[START OF MATERIAL]

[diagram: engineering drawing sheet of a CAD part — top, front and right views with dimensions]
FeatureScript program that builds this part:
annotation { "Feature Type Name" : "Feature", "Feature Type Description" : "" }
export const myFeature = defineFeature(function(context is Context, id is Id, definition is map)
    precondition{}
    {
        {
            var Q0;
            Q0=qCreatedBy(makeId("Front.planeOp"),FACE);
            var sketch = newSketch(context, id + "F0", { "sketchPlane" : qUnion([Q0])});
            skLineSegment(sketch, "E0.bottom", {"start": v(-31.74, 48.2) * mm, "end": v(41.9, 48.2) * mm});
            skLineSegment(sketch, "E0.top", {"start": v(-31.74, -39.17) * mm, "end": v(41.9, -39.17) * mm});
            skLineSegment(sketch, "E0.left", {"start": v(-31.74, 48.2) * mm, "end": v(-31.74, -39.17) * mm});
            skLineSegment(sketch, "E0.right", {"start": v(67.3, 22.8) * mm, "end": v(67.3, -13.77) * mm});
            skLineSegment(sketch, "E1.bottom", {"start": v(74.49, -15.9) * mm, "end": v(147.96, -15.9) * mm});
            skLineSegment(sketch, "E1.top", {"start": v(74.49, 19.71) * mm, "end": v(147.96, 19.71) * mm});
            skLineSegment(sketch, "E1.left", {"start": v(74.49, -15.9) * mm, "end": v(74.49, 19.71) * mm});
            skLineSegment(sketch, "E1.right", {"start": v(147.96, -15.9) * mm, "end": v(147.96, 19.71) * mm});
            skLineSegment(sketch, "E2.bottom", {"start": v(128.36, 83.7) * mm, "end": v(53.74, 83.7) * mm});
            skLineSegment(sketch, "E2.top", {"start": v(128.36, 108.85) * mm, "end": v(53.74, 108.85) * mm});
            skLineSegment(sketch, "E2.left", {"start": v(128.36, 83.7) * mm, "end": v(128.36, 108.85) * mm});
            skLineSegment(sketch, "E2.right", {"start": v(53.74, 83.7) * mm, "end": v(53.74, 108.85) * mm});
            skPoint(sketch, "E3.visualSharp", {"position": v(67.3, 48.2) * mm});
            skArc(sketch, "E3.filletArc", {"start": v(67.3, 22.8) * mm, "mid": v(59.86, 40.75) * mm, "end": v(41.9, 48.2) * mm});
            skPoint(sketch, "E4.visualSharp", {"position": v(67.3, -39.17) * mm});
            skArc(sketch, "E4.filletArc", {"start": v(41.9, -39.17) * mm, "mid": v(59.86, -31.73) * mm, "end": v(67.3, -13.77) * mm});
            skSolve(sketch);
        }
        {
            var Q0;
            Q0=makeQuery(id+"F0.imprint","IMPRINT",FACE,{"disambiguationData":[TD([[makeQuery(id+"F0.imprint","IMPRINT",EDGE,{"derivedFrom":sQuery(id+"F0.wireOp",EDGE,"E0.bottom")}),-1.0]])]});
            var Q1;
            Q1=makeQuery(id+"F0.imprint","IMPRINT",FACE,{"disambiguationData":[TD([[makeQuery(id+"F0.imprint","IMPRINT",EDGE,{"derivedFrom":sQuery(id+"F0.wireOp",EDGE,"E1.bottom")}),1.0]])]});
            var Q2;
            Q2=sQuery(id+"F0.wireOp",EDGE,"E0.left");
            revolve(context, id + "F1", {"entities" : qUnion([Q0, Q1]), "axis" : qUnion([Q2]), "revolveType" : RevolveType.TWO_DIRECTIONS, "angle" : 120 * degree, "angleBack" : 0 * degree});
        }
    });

[END OF MATERIAL]

▶ **YOUR TASK**:
Please rename "myFeature" to "revolvedBracket" and write out all the entries above again, leaving everything else unchanged.

▶ **RESPONSE FOR THIS EXERCISE**:
[diagram: engineering drawing sheet of a CAD part — top, front and right views with dimensions]
FeatureScript program that builds this part:
annotation { "Feature Type Name" : "Feature", "Feature Type Description" : "" }
export const revolvedBracket = defineFeature(function(context is Context, id is Id, definition is map)
    precondition{}
    {
        {
            var Q0;
            Q0=qCreatedBy(makeId("Front.planeOp"),FACE);
            var sketch = newSketch(context, id + "F0", { "sketchPlane" : qUnion([Q0])});
            skLineSegment(sketch, "E0.bottom", {"start": v(-31.74, 48.2) * mm, "end": v(41.9, 48.2) * mm});
            skLineSegment(sketch, "E0.top", {"start": v(-31.74, -39.17) * mm, "end": v(41.9, -39.17) * mm});
            skLineSegment(sketch, "E0.left", {"start": v(-31.74, 48.2) * mm, "end": v(-31.74, -39.17) * mm});
            skLineSegment(sketch, "E0.right", {"start": v(67.3, 22.8) * mm, "end": v(67.3, -13.77) * mm});
            skLineSegment(sketch, "E1.bottom", {"start": v(74.49, -15.9) * mm, "end": v(147.96, -15.9) * mm});
            skLineSegment(sketch, "E1.top", {"start": v(74.49, 19.71) * mm, "end": v(147.96, 19.71) * mm});
            skLineSegment(sketch, "E1.left", {"start": v(74.49, -15.9) * mm, "end": v(74.49, 19.71) * mm});
            skLineSegment(sketch, "E1.right", {"start": v(147.96, -15.9) * mm, "end": v(147.96, 19.71) * mm});
            skLineSegment(sketch, "E2.bottom", {"start": v(128.36, 83.7) * mm, "end": v(53.74, 83.7) * mm});
            skLineSegment(sketch, "E2.top", {"start": v(128.36, 108.85) * mm, "end": v(53.74, 108.85) * mm});
            skLineSegment(sketch, "E2.left", {"start": v(128.36, 83.7) * mm, "end": v(128.36, 108.85) * mm});
            skLineSegment(sketch, "E2.right", {"start": v(53.74, 83.7) * mm, "end": v(53.74, 108.85) * mm});
            skPoint(sketch, "E3.visualSharp", {"position": v(67.3, 48.2) * mm});
            skArc(sketch, "E3.filletArc", {"start": v(67.3, 22.8) * mm, "mid": v(59.86, 40.75) * mm, "end": v(41.9, 48.2) * mm});
            skPoint(sketch, "E4.visualSharp", {"position": v(67.3, -39.17) * mm});
            skArc(sketch, "E4.filletArc", {"start": v(41.9, -39.17) * mm, "mid": v(59.86, -31.73) * mm, "end": v(67.3, -13.77) * mm});
            skSolve(sketch);
        }
        {
            var Q0;
            Q0=makeQuery(id+"F0.imprint","IMPRINT",FACE,{"disambiguationData":[TD([[makeQuery(id+"F0.imprint","IMPRINT",EDGE,{"derivedFrom":sQuery(id+"F0.wireOp",EDGE,"E0.bottom")}),-1.0]])]});
            var Q1;
            Q1=makeQuery(id+"F0.imprint","IMPRINT",FACE,{"disambiguationData":[TD([[makeQuery(id+"F0.imprint","IMPRINT",EDGE,{"derivedFrom":sQuery(id+"F0.wireOp",EDGE,"E1.bottom")}),1.0]])]});
            var Q2;
            Q2=sQuery(id+"F0.wireOp",EDGE,"E0.left");
            revolve(context, id + "F1", {"entities" : qUnion([Q0, Q1]), "axis" : qUnion([Q2]), "revolveType" : RevolveType.TWO_DIRECTIONS, "angle" : 120 * degree, "angleBack" : 0 * degree});
        }
    });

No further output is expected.